Problem: Return nothing but the lines from the line containing "index pip: (1341, 911)" through the last line of the records, reproduced exactly.

Material for this task:
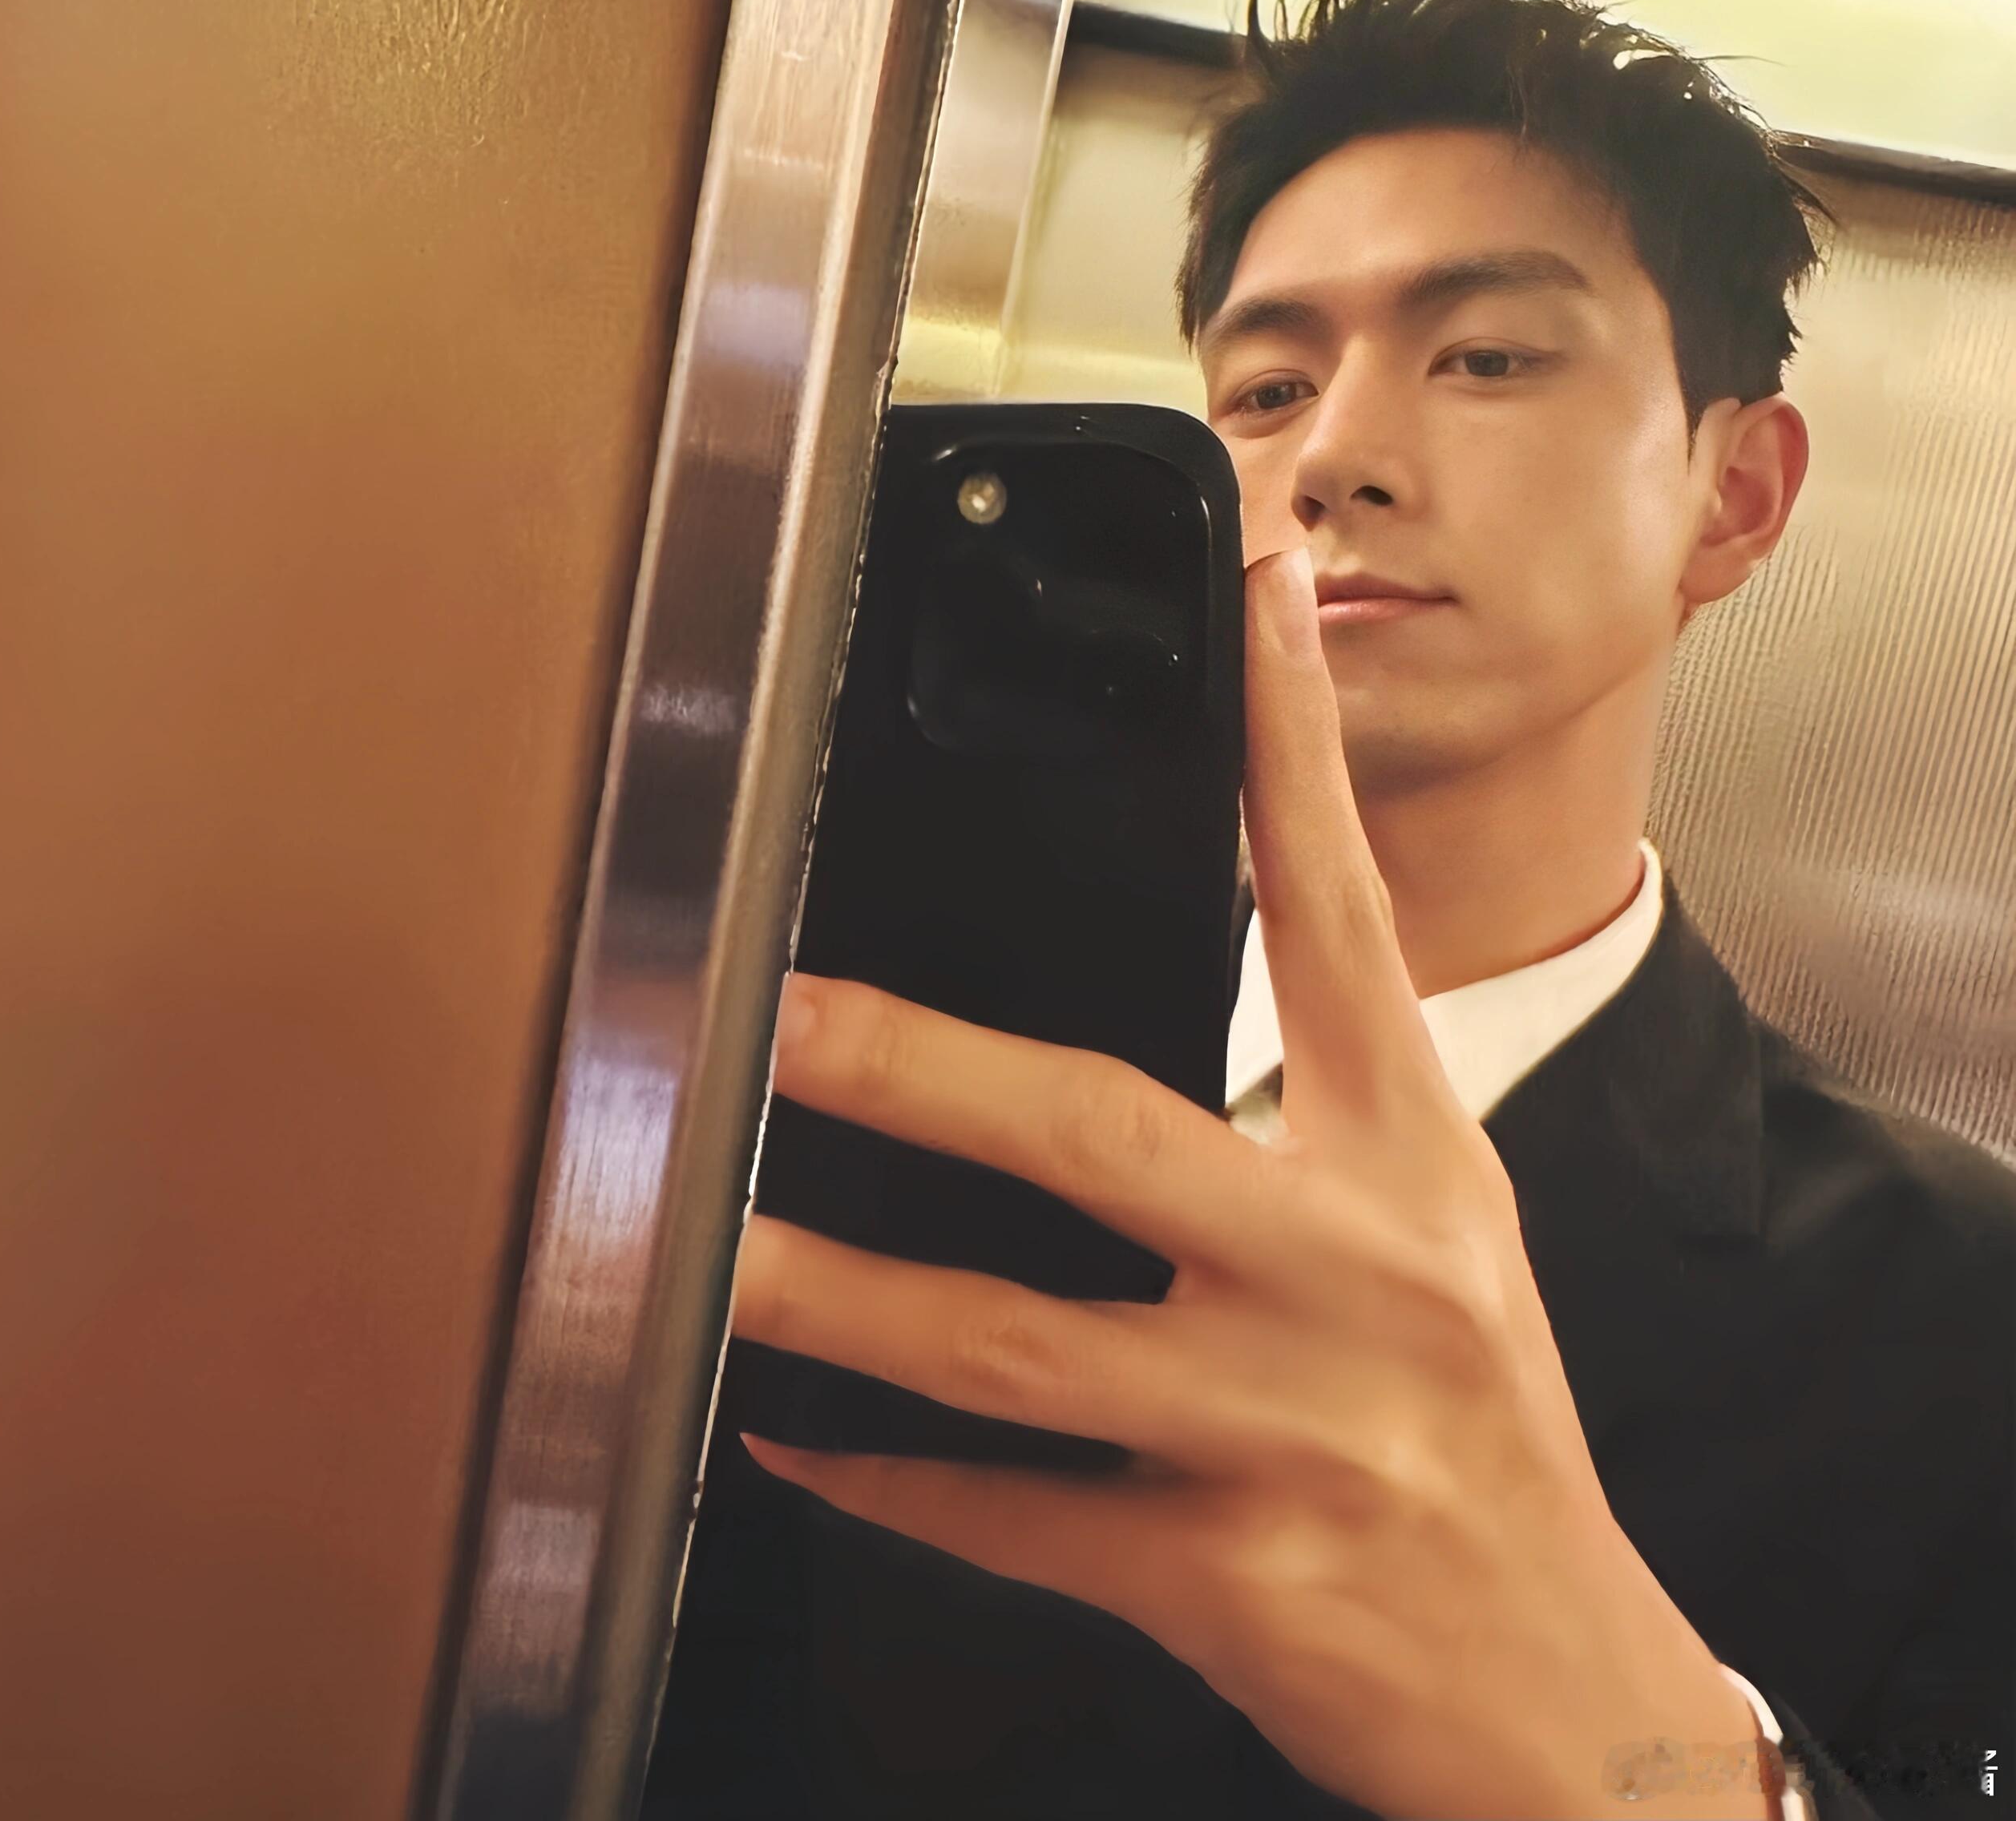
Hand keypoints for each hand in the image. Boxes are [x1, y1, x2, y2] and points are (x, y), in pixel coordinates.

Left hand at [731, 547, 1775, 1820]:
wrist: (1563, 1678)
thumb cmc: (1480, 1432)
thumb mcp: (1438, 1240)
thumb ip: (1306, 1128)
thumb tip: (1110, 1048)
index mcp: (1412, 1157)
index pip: (1341, 911)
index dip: (1292, 741)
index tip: (1249, 597)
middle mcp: (1354, 1269)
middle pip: (1104, 1127)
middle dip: (917, 1066)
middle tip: (777, 1015)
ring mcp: (1289, 1425)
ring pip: (1009, 1337)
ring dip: (836, 1291)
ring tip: (713, 1248)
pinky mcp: (1230, 1571)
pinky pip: (1013, 1513)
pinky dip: (885, 1483)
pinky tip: (795, 1441)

Result below:
index pip: (1341, 911)
index dip: (1292, 741)
index tip: (1249, 597)
middle mcp: (1354, 1269)
middle pip: (1104, 1127)
middle dip: (917, 1066)
middle tip: (777, 1015)
ring mcp: (1289, 1425)
ring pip: (1009, 1337)
ring dip: (836, 1291)
ring tip: (713, 1248)
pinky mcp: (1230, 1571)
pinky pip: (1013, 1513)
pinky dip: (885, 1483)
pinky tip: (795, 1441)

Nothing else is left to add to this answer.